1.4    Op 12 april 2017 heeft verweerster per e-mail een oproep naar klager verstuurd voor de zitting bij de rechtbank op 25 juli 2017 en heeft zij klager gevraagd uiterlijk 10 juli 2017 stukken aan te leveren voor indiening bij de rechtbank. Daarbij heeft verweerster vermeld dat zij vanaf 12 mei 2017 met zwangerschapsverlof is.

1.5    Op 11 mei 2017 heeft klager verweerster bedankt voor de informatie en gevraagd naar welk e-mailadres hij de stukken kon sturen.

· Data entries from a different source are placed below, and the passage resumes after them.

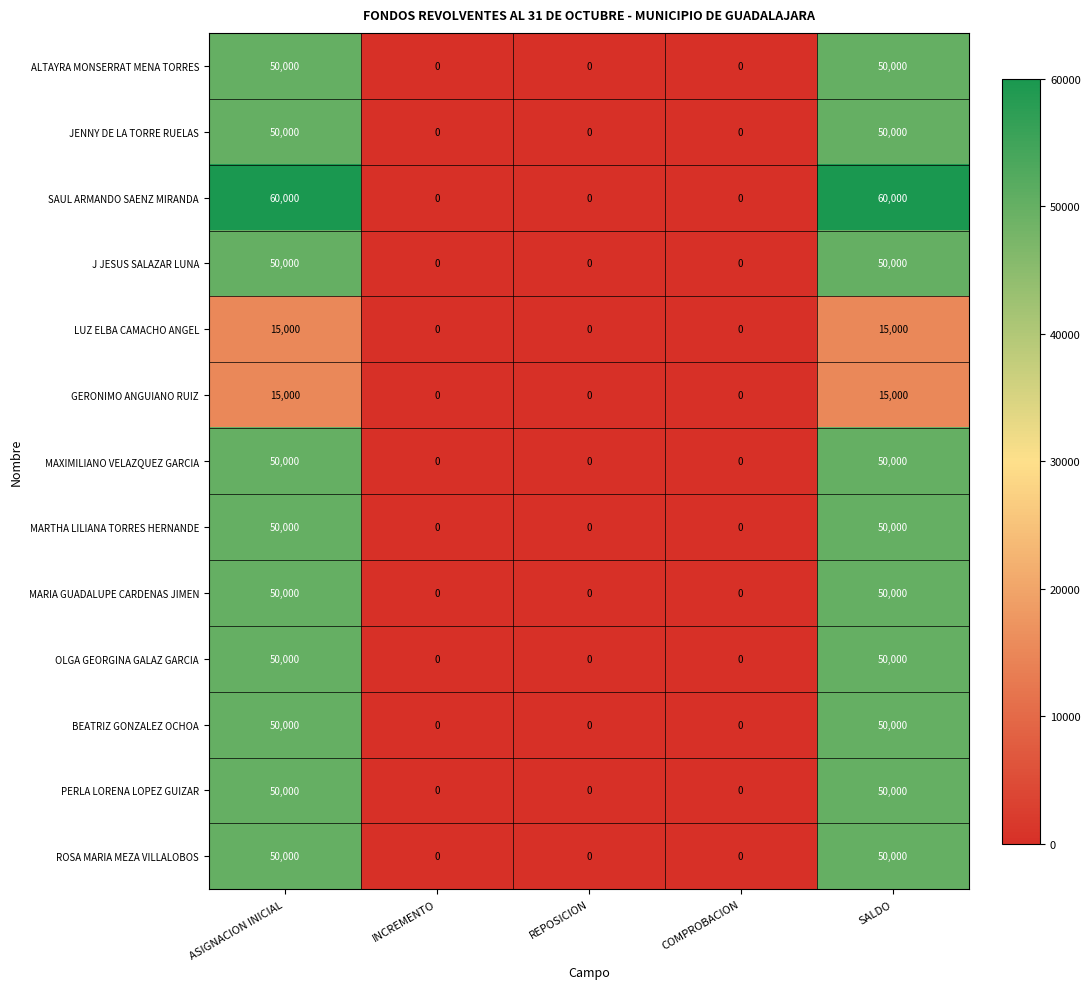

What is the greatest value displayed?

60000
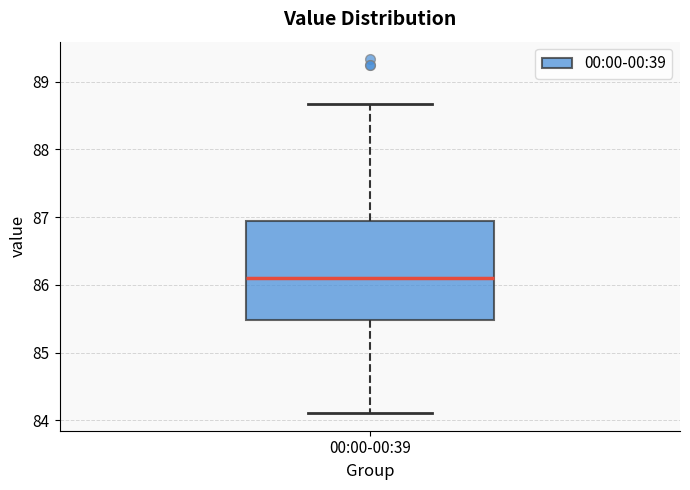

Where is the lower edge of the box for 00:00-00:39 on the y-axis? The values are not printed on the chart, so give them approximately, as read against the axis.

85.5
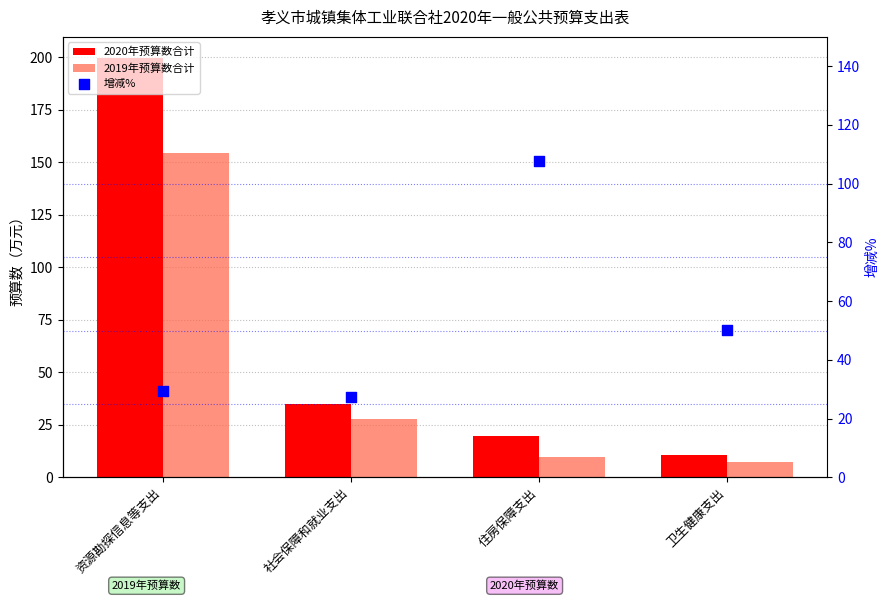

What are all the series names shown in the legend?

2020年预算数合计, 2019年预算数合计, 增减%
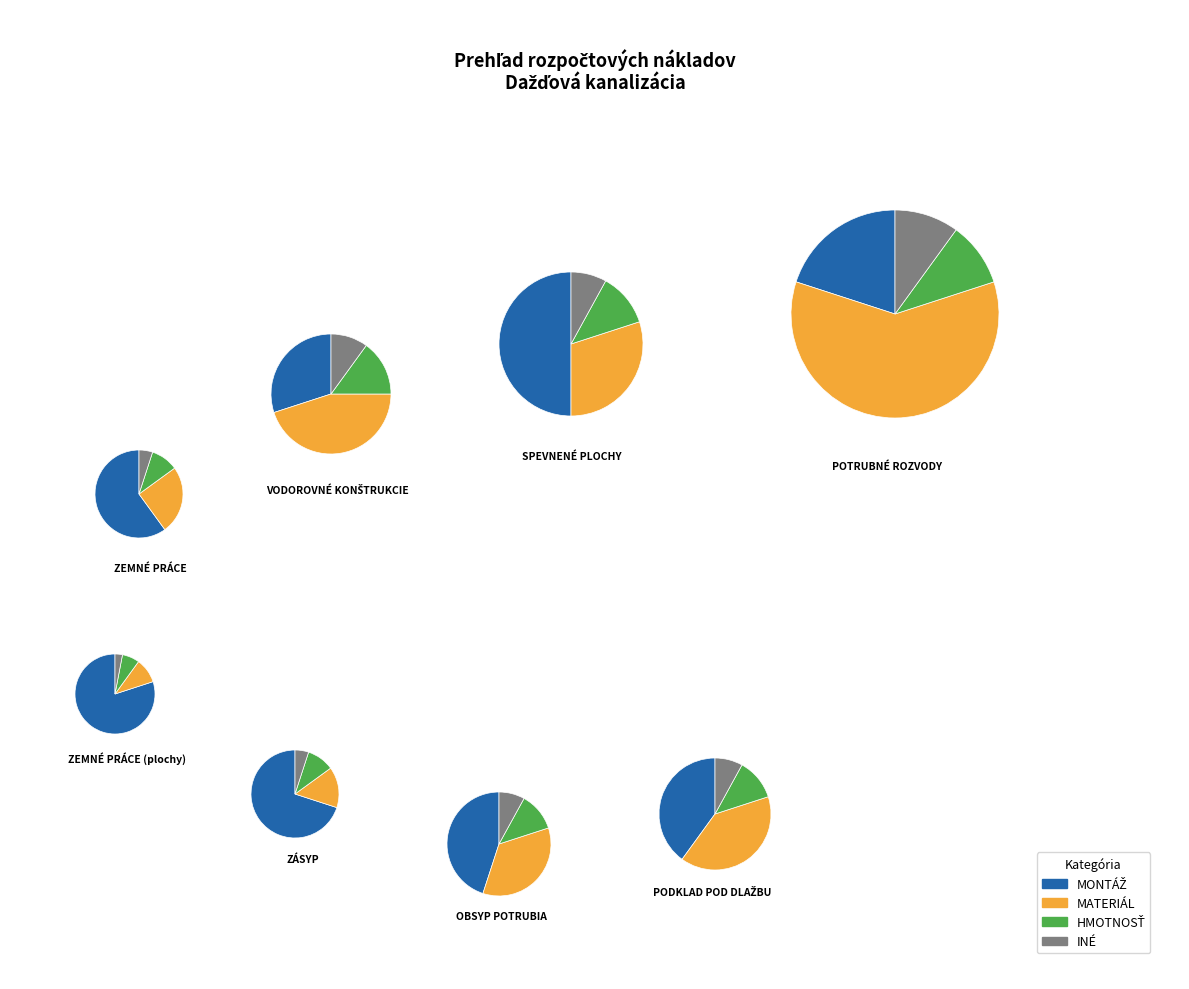

Which has a higher value, ZÁSYP or OBSYP POTRUBIA?

OBSYP POTRUBIA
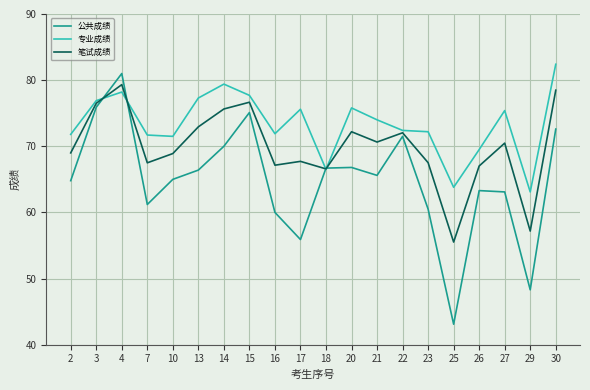

True or false: 公共成绩 has a value of 13.3 at 25.

False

1.6    Op 12 mei 2017 heeft verweerster de contactgegevens van mr. R. naar klager verstuurd.

1.7    Bij e-mail van 27 juni 2017 heeft mr. R. klager een herinnering gestuurd over het aanleveren van stukken bij de rechtbank en hem gevraagd om de stukken uiterlijk 10 juli 2017 bij haar aan te leveren.

1.8    Op 6 en 7 juli 2017 heeft klager meerdere e-mails met een groot aantal bijlagen naar mr. R. verstuurd. 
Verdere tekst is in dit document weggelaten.